Inventaire du patrimoine bâti
Ce programme dédié à la sauvegarde du patrimoine local, qui prévoit la programmation d’interventions dans les tissus du patrimoine bâti de Marrakech, exige des démarches appropriées. Etant donné la fragilité des lieux et des sites historiques, la durabilité des actions projetées dépendra essentiellement de la connaissance et de la maitrise de l’existant. L’intervention sur le patrimoine pourra ainsi répondre à des objectifs de développement économique et social intégrés, soucieux de l’épanouissement de l’Homme et du respect de son environnement.
Cette connaissance approfondie doit être menée à différentes échelles : celles qui tracent avec précision l’histoire, racontent l’état originel des lieux, leur évolution ainsi que les interventions contemporaines. Des actions concrètes correctives et prospectives devraient être entreprises pour ce qui concerne des lieux du patrimoine sensible et menaçant ruine.

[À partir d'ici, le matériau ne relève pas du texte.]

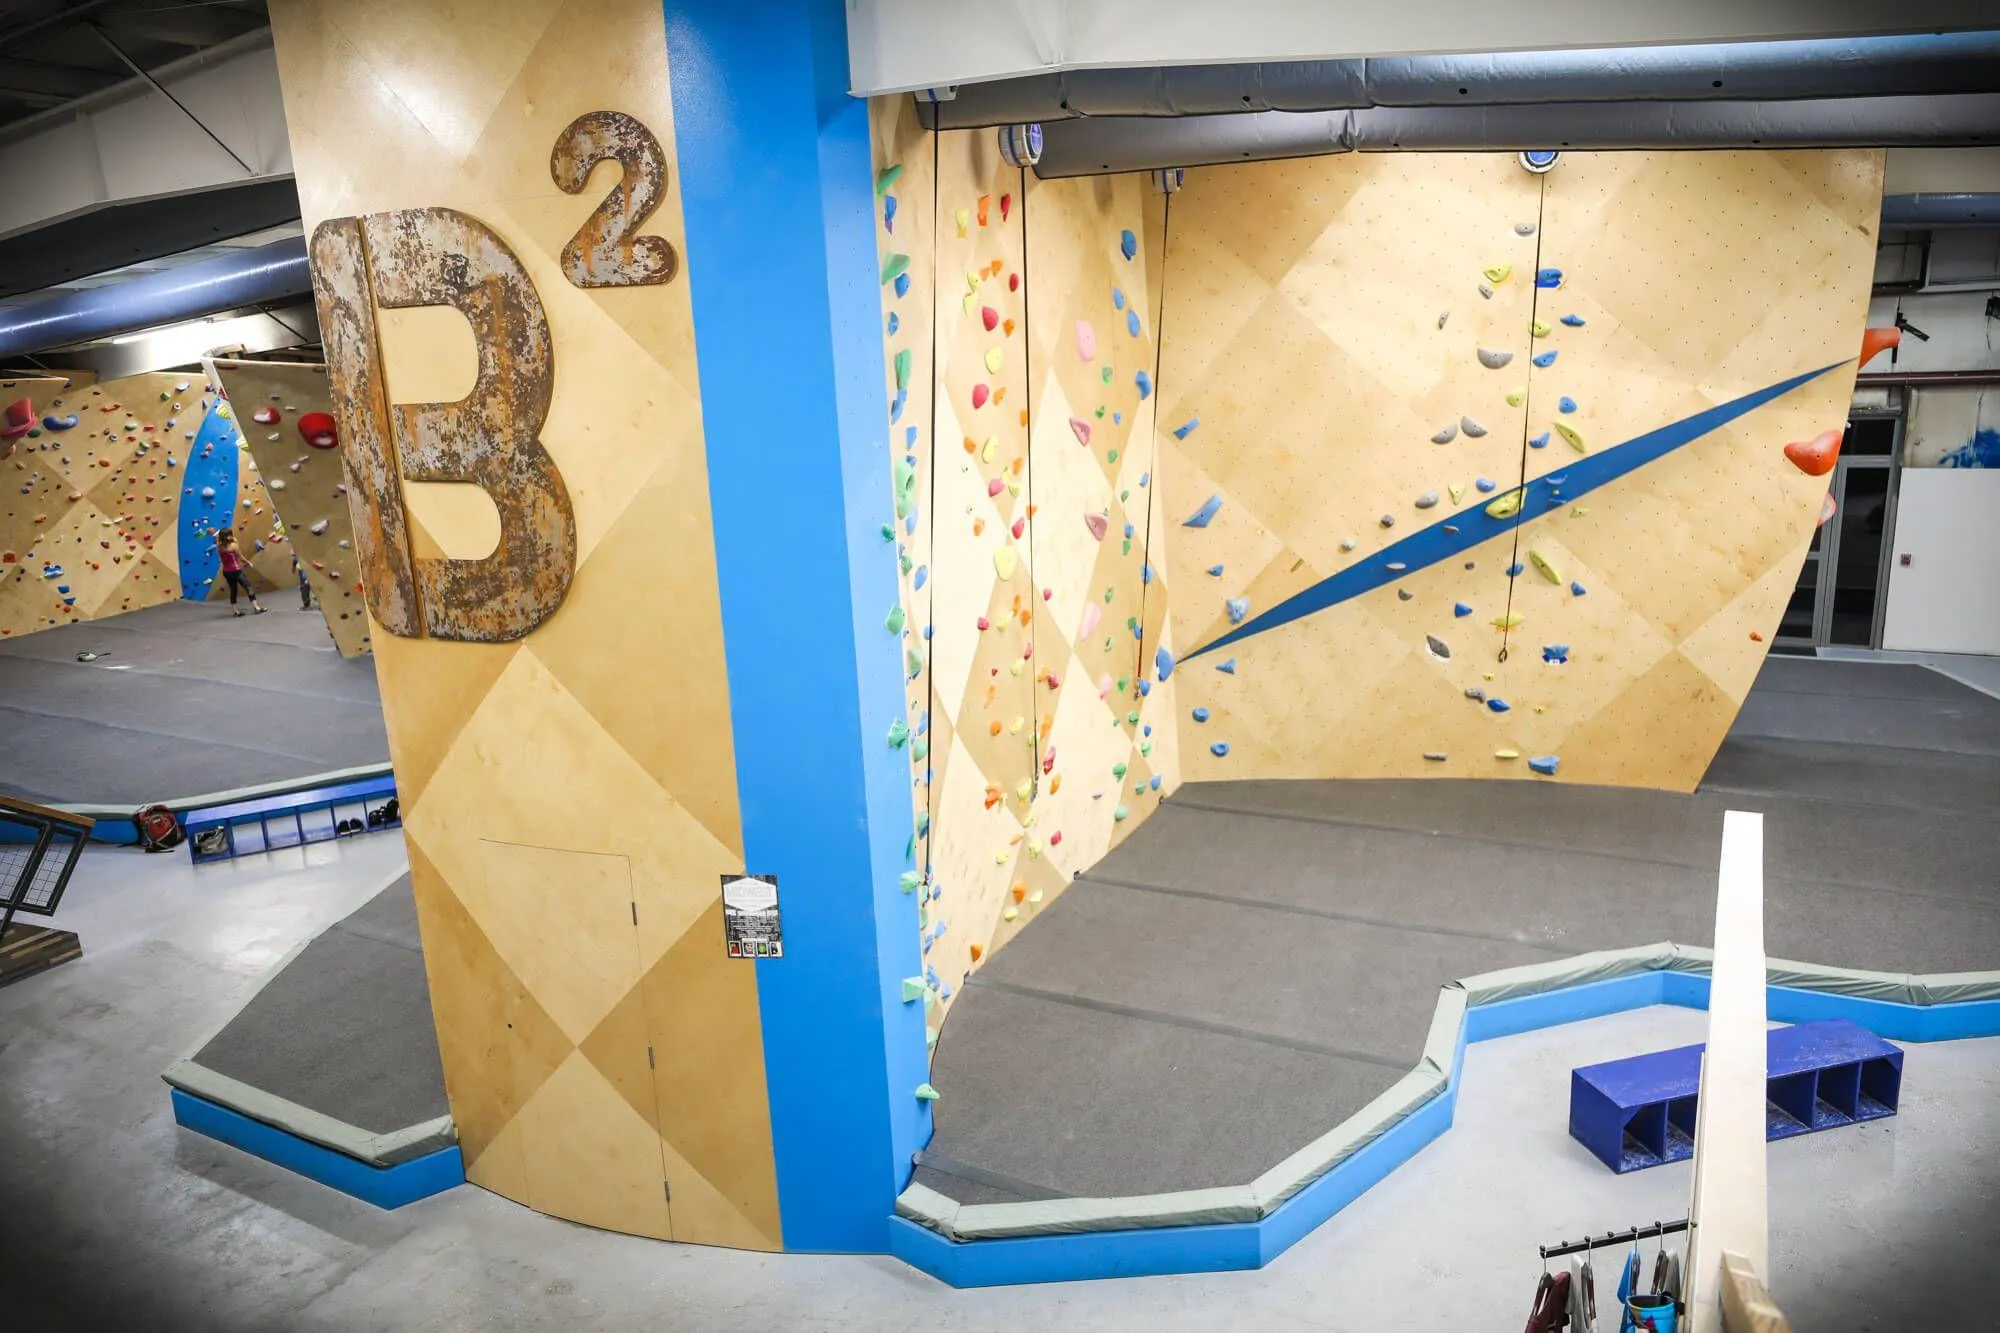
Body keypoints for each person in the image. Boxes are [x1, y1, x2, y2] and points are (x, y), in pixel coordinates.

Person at [215, 528, 266, 616]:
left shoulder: (219, 546)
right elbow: (240, 556)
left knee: (233, 590)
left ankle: (236, 611)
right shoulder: (233, 545)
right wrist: (248, 562)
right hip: (235, 571)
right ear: (228, 536)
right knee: (248, 587)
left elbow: (223, 543)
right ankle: (256, 607)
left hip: (226, 572)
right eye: (230, 534)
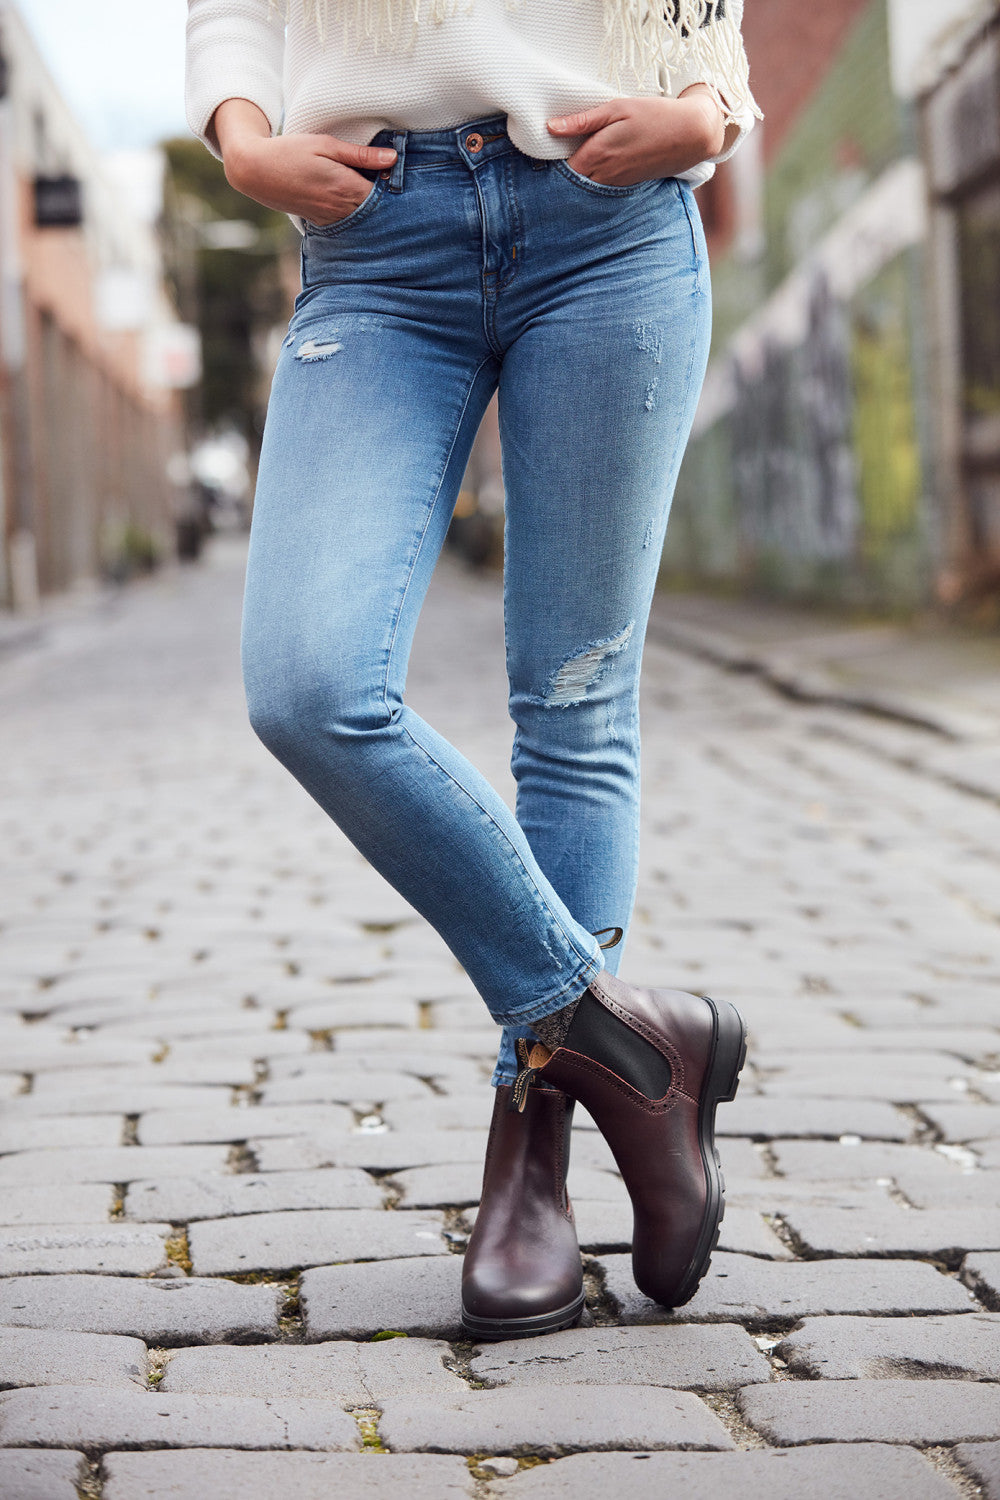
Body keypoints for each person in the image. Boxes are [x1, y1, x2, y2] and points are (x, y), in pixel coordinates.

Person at [185, 0, 761, 1341]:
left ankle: (532, 1168)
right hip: (373, 235)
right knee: (310, 686)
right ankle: (636, 1050)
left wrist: (708, 113)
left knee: (573, 706)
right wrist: (242, 143)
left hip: (607, 215)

C’est notamment le cas des médinas, des ksour et des kasbahs. La gestion de ces sites devrait entrer dans le cadre de projets prioritaires avec des programmes de gestion, d’évaluation, d’impact, de recherches archéologiques et de programmation culturelle.
L’inventaire systématique du patrimoine bâti et paysager apparait ainsi comme l’élément primordial à mettre en œuvre.

Associer le patrimoine Marrakchi au développement durable
Le tissu urbain traditionnel de Marrakech, tout comme celui des médinas marocaines d’une manière générale, est exemplaire de ce point de vue. Sa construction répond presque idéalement aux objectifs de l’écologie et du respect de l’environnement :

1) Matériaux bio ressourcés
2) Techniques de construction et savoir-faire ayant des performances techniques, thermiques, acoustiques et fonctionnelles durables et éco-responsables
3) Formes architecturales et agencements contextuels adaptés à l’environnement
4) Espaces publics et édifices adaptés aux organisations sociales et culturelles

Une approche durable consiste à associer le patrimoine bâti et paysager dans un objectif partagé, celui de préserver un cadre de vie harmonieux et équilibré. Il s’agit d’harmoniser les outils de protection du patrimoine et de l’environnement dans la mise en œuvre des stratégies d’intervention sur l’existant.

Intégrer les technologies de pointe à la gestion du patrimoine
S’intéresser au patrimoine et aux traditions des cultures constructives ne signifie pas avancer à reculons. Il ne s’agit pas de prôner un retour vers le passé, ni de proposer comme seul modèle pour le futur des systèmes de construction et d’organisation spatiale directement puisés dans la tradition. Le monde évolue et l’architecte se doit de rester en permanence à l’affut des mouvements de la société et de l’évolution des besoins. Son métier exige qu’il reste constamment informé des avancées technologiques, toujours à la recherche des solutions les mieux adaptées aux problèmes qui lui sont posés. Son rapport à l’existant, comme socle de ses interventions et de ses projets, a toujours nécessité qu’il maitrise les techniques de relevé, les mises à l’échelle en deux dimensions par plans, coupes, façades ou en trois dimensions par la réalisation de maquettes. Aujourd’hui ces techniques de relevés ont fait des bonds technologiques considérables qui ouvrent pour lui et pour l’enseignement de l’architecture de nouvelles perspectives.

La rédaction

De manière globale, les principaux objectifs du programme ‘’Al MI’MAR’’ sont :

1. Donner l’opportunité à des jeunes marocains et à des partenaires internationaux de travailler ensemble sur un projet culturel réel et concret, permettant ainsi de développer des échanges professionnels riches et permanents,
2. Contribuer à mettre en valeur des ensembles historiques exceptionnels au Maroc,
3. Sensibiliser les participants mais aussi les habitants de la ville à l’importance du patrimoine culturel et architectural qui leur sert de cadre de vie,
4. Echanger des expériences et bonnes pratiques dans le domaine de la restauration du patrimoine et des cultures constructives, et contribuer ainsi au dialogue entre les sociétés civiles marocaine et à l’international,
5. Participer à la réhabilitation de savoir-faire traditionnels et historiques dans le domaine de l’architecture et des cultures constructives locales,
6. Confirmer la vocation de l’ENA Marrakech dans les domaines des architectures durables et du patrimoine.